Por Altamiro Borges
O ministro Gilmar Mendes, que já foi presidente do Supremo
Tribunal Federal (STF), não tem mesmo papas na língua – no sentido figurado do
termo! Ele adora fazer declarações bombásticas, sem apresentar qualquer prova
concreta. Bravateiro e leviano, ele já foi responsável por várias crises
institucionais nos últimos dez anos. Mas na semana passada ele surtou de vez e pode ser obrigado a engolir a própria língua!
Em entrevista à revista Veja – sempre ela, a expressão maior do
golpismo da mídia nativa –, ele afirmou que Lula tentou chantageá-lo durante
recente encontro.
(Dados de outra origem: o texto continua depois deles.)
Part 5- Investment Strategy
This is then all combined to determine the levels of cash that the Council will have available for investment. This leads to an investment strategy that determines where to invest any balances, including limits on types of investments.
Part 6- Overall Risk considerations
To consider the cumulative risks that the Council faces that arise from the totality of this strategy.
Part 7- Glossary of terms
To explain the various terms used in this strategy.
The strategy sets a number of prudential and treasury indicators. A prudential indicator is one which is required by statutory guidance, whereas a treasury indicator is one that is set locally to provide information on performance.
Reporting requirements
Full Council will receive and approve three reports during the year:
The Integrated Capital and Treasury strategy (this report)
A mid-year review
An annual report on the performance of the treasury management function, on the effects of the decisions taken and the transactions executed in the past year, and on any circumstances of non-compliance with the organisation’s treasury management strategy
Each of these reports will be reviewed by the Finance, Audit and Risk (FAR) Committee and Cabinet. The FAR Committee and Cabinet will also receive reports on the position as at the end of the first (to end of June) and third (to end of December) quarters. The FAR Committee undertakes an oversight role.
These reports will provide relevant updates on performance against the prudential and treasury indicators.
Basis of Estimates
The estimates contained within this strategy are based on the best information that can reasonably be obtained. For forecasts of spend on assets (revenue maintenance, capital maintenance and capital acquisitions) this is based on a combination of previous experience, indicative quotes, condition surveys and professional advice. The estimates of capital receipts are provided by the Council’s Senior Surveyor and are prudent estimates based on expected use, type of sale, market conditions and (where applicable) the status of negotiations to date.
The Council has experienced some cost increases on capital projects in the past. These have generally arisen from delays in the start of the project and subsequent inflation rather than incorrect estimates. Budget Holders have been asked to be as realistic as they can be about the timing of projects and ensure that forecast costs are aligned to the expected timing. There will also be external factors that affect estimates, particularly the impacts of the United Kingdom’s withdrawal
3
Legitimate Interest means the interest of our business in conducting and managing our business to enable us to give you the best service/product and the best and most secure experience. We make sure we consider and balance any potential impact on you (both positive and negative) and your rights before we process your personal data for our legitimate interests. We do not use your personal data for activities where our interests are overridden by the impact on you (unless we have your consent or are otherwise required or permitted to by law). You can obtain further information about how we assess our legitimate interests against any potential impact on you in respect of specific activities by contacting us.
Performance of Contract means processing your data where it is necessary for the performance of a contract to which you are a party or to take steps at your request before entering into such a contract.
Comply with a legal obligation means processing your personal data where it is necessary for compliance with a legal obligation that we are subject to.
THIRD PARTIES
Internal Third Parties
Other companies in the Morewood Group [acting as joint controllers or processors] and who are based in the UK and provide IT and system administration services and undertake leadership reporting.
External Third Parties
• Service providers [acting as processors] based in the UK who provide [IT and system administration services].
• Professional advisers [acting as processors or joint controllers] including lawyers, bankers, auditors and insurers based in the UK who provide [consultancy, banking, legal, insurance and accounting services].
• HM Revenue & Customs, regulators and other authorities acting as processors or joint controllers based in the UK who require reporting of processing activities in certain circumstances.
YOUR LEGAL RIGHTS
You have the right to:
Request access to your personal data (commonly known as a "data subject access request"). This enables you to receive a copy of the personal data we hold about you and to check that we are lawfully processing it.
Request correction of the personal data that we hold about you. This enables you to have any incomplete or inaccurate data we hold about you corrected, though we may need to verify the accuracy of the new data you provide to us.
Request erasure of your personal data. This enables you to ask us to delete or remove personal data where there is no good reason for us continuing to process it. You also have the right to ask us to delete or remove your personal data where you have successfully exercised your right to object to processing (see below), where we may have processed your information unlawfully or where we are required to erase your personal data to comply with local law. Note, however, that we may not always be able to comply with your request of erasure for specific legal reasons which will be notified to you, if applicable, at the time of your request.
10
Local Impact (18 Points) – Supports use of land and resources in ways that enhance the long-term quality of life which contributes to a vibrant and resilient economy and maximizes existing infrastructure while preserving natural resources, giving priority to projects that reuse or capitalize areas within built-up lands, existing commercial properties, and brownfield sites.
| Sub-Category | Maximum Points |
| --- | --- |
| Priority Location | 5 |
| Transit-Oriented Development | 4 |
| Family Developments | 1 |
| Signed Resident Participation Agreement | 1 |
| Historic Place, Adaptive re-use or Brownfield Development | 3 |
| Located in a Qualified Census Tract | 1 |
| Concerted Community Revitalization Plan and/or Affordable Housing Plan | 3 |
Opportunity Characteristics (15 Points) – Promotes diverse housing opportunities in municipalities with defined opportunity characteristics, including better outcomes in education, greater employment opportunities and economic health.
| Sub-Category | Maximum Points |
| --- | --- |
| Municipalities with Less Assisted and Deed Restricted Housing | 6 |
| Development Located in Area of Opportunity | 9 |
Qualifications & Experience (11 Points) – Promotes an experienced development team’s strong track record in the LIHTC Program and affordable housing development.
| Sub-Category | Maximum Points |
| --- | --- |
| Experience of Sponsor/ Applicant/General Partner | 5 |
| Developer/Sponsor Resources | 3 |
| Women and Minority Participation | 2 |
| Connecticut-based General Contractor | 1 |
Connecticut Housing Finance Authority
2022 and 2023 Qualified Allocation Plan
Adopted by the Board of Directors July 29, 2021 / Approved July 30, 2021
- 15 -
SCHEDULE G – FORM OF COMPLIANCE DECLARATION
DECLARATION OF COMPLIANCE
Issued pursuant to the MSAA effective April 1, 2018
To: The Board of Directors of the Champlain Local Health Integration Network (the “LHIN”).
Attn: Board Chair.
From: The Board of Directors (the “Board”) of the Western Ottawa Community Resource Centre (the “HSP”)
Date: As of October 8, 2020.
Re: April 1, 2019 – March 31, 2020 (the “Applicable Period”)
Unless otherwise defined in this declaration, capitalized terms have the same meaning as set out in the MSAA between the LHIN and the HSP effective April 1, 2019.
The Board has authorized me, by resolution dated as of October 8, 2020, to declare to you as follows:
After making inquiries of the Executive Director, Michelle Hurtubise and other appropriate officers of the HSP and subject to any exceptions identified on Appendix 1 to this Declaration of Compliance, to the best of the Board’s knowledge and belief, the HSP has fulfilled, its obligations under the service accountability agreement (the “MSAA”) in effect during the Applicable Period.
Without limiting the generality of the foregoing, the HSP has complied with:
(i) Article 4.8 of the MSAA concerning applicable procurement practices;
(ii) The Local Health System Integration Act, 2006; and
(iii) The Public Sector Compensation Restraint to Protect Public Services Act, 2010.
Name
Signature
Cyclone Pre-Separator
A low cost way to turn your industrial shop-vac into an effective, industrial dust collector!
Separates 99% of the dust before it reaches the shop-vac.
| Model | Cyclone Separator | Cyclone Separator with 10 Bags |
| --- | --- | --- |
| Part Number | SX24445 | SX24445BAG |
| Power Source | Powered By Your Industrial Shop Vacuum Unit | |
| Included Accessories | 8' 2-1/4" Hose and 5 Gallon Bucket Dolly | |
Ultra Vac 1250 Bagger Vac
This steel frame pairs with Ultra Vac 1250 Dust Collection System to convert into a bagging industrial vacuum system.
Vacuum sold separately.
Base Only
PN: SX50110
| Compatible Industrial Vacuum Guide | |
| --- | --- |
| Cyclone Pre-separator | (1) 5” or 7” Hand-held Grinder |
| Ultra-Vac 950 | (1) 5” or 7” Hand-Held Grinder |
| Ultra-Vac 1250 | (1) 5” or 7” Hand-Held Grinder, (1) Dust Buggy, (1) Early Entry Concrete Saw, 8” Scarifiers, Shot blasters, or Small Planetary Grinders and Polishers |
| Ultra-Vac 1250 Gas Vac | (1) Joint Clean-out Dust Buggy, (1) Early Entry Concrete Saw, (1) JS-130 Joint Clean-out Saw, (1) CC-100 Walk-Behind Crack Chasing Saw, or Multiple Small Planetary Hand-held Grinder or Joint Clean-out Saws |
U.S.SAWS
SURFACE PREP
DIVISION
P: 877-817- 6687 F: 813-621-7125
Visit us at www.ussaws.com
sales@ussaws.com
O ex-presidente desmentiu, “indignado”, a versão. Nelson
Jobim, velho amigo de Gilmar que esteve na estranha reunião, também “traiu” o
colega. E o próprio ministro recuou numa entrevista à TV Globo. Gilmar
desmentiu Gilmar!
O profético Dalmo de Abreu Dallari
Diante deste episódio canhestro, cada força política ocupou o
seu lado da trincheira. A mídia partidarizada, com seus “calunistas”
amestrados, voltou a satanizar o ex-presidente, retomando o seu ódio de classe.
Os demotucanos também se excitaram e pediram a “condenação” de Lula. Já nas
redes sociais, cresceu o clamor pelo impeachment de Gilmar Mendes (ou Mentes ou
Dantas)!
Há fortes motivos para exigir o “Fora Gilmar”. Afinal, esta
não é a primeira vez que ele apronta das suas, apesar do seu alto cargo no STF.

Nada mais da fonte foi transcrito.